One way to use SVD to reduce noise is to do the decomposition, set components that are near zero to be exactly zero, then re-compose.
Here's an online tutorial on SVD.
You might want to take a look at Numerical Recipes.
Singular value decomposition is a method for taking an nxm matrix M and "decomposing" it into three matrices such that M=USV. S is a diagonal square (the only nonzero entries are on the diagonal from top-left to bottom-right) matrix containing the "singular values" of M. U and V are orthogonal, which leads to the geometric understanding of SVD, but that isn't necessary for noise reduction.

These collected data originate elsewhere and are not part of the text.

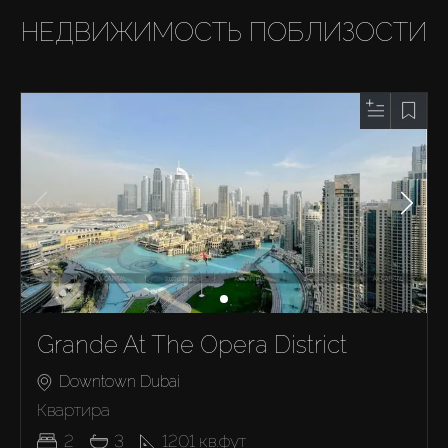
НЕДВИЖИМОСТЬ ПОБЛИЗОСТИ
Grande At The Opera District
Downtown Dubai
Квартира
2
3
1201
кв.фут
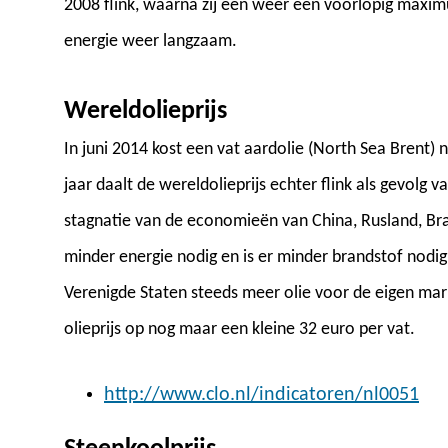
2008 flink, waarna zij een weer een voorlopig maxim
energie weer langzaam.
Wereldolieprijs
In juni 2014 kost een vat aardolie (North Sea Brent) n
jaar daalt de wereldolieprijs echter flink als gevolg
stagnatie van de economieën van China, Rusland, Bra
minder energie nodig en is er minder brandstof nodig
Verenigde Staten steeds meer olie voor de eigen mark
olieprijs op nog maar een kleine 32 euro per vat.
http://www.clo.nl/indicatoren/nl0051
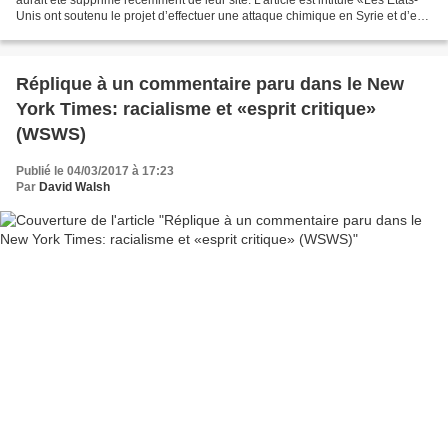
Unis ont soutenu le projet d’effectuer une attaque chimique en Syrie et d’en
rejeter la responsabilité...
Réplique à un commentaire paru dans le New
York Times: racialisme et «esprit critique»
(WSWS)
Publié le 04/03/2017 à 17:23
Par
David Walsh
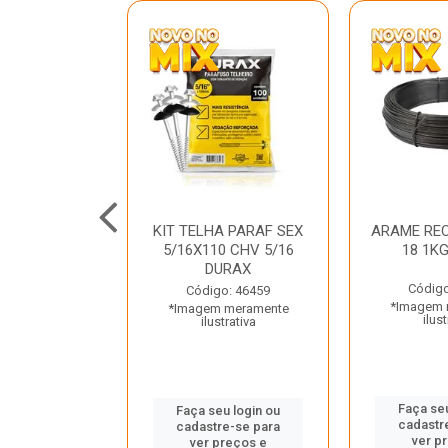
C GALV 3/16
KIT TELHA PARAF SEX
ARAME REC
 DURAX
5/16X110 CHV 5/16
18 1K
DURAX
o: 47012
Código
Código: 46459
 meramente
*Imagem 
*Imagem meramente
trativa
ilust
ilustrativa
u login ou
Faça seu
Faça seu login ou
e-se para
cadastr
cadastre-se para
reços e
ver p
ver preços e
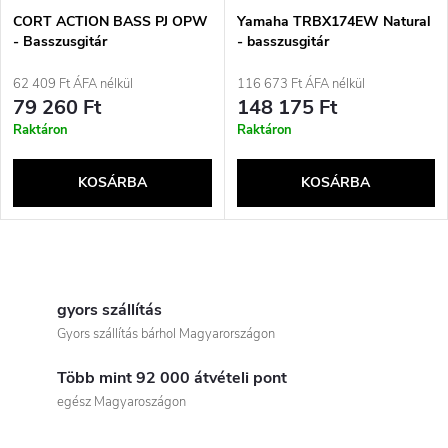
é
e
CORT ACTION BASS PJ OPW
Yamaha TRBX174EW Natural
- Basszusgitár
- basszusgitár
k
k
62 409 Ft ÁFA nélkül
116 673 Ft ÁFA nélkül
e
79 260 Ft
148 175 Ft
r
Raktáron
Raktáron
k
e
KOSÁRBA
KOSÁRBA
l
n
i
L
d
s
i
gyors szállítás
e
Gyors szállítás bárhol Magyarországon
t
s
z
Több mint 92 000 átvételi pont
t
á
egész Magyaroszágon
é
a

With M=USV, we still have the original matrix M with all its noise intact. However, if we only keep the k largest singular values (which is easy, since many SVD algorithms compute a decomposition where the entries of S are sorted in nonincreasing order), then we have an approximation of the original matrix. This works because we assume that the small values are the noise, and that the more significant patterns in the data will be expressed through the vectors associated with larger singular values.

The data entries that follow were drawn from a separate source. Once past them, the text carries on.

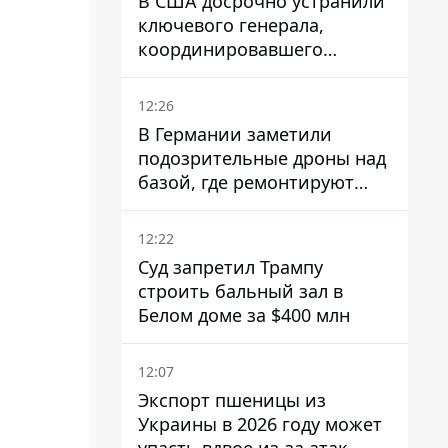
В США досрочно устранили
ключевого генерала,
координировавшего
поддержку Украины -
причину умалчивают
12:26
В Германии заметили
подозрительные дроны над
базой, где ремонтируют
Patriot - СМИ
12:22
Суд запретил Трампу
строить бальный зал в
Белом доме за $400 млн
12:07
Экспорт пшеницы из
Украины в 2026 году может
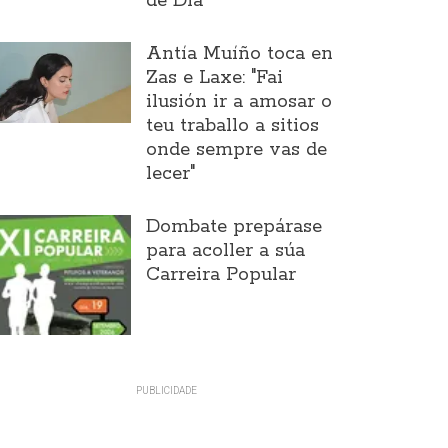
de Día
Antía Muíño toca en
Zas e Laxe: "Fai
ilusión ir a amosar o
teu traballo a sitios
onde sempre vas de
lecer"
Dombate prepárase
para acoller a súa
Carreira Popular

In fact, the resulting approximation is the most accurate rank-k approximation of the original matrix (has the least squared error).
To answer to the tittle question: SVD is a generalization of eigenvalues/eigenvectors to non-square matrices.
Say,
$X \in N \times p$, then the SVD decomposition of X yields X=UDV^T where D is diagonal and U and V are orthogonal matrices.
Now X^TX is a square matrice, and the SVD decomposition of X^TX=VD^2V where V is equivalent to the eigenvectors of X^TX and D^2 contains the eigenvalues of X^TX.
SVD can also be used to greatly ease global (i.e. to all observations simultaneously) fitting of an arbitrary model (expressed in an formula) to data (with respect to two variables and expressed in a matrix).
For example, data matrix A = D * MT where D represents the possible states of a system and M represents its evolution wrt some variable (e.g. time).
By SVD, A(x,y) = U(x) * S * VT(y) and therefore D * MT = U * S * VT
then D = U * S * VT * MT+ where the "+" indicates a pseudoinverse.
One can then take a mathematical model for the evolution and fit it to the columns of V, each of which are a linear combination the components of the model (this is easy, as each column is a 1D curve). This obtains model parameters which generate M? (the ? indicates it is based on fitting).
M * M?+ * V = V? which allows residuals R * S2 = V - V? to be minimized, thus determining D and M.
Pretty cool, eh?
The columns of U and V can also be inspected to glean information about the data; for example each inflection point in the columns of V typically indicates a different component of the model.
Finally, and actually addressing your question, it is import to note that although each successive singular value (element of the diagonal matrix S) with its attendant vectors U and V does have lower signal to noise, the separation of the components of the model in these "less important" vectors is actually more pronounced. In other words, if the data is described by a bunch of state changes that follow a sum of exponentials or whatever, the relative weights of each exponential get closer together in the smaller singular values. In other other words the later singular values have vectors which are less smooth (noisier) but in which the change represented by each component are more distinct.